A previous joint retrospective study with the Cleveland Clinic and Johns Hopkins Medicine evaluated the omission of chemotherapy in 27 patients with advanced low-grade serous ovarian carcinoma, who received adjuvant hormonal therapy alone following primary cytoreductive surgery. At a median follow-up of 41 months, only 22.2% of patients developed tumor recurrence, and 2 patients died of disease. The median progression-free survival (PFS) and overall survival (OS) was not yet reached, and the 3-year PFS and OS rates were 79.0% and 92.6%, respectively. Among the 27 patients, letrozole was given to 55.5%.

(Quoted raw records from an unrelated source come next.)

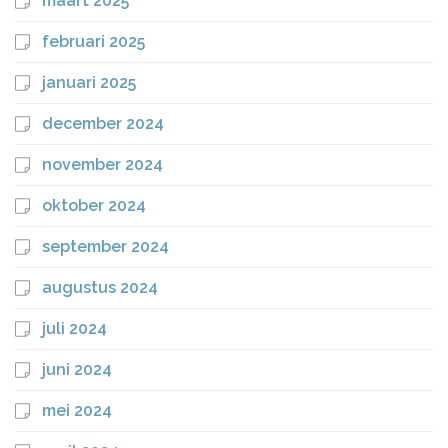
maart 2025
februari 2025
januari 2025
december 2024
november 2024
oktober 2024
september 2024
augustus 2024
juli 2024
juni 2024
mei 2024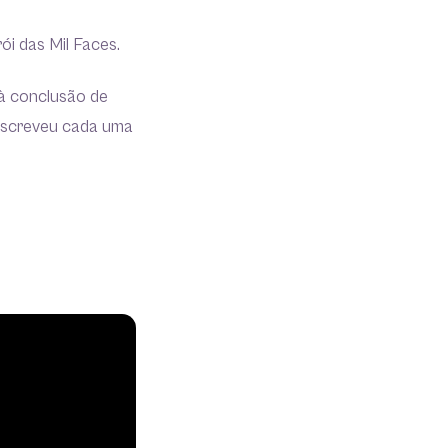
rói das Mil Faces.
 à conclusão de
descreveu cada uma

These findings helped lead to the inception of the randomized, two-arm NRG-GY019 trial that will evaluate patients with stage II to IV low-grade serous ovarian carcinoma. Patients will be randomly assigned to receive carboplatin and paclitaxel, followed by letrozole maintenance therapy in the absence of progressive disease or unacceptable toxicity, or letrozole alone.
Fader notes that this may be the first ovarian cancer trial in the advanced stage setting that does not include chemotherapy in one of the treatment arms. This study could help understand whether giving letrozole alone could produce efficacy benefits compared with its use in combination with paclitaxel/carboplatin for patients with low-grade serous ovarian carcinoma, Fader concludes.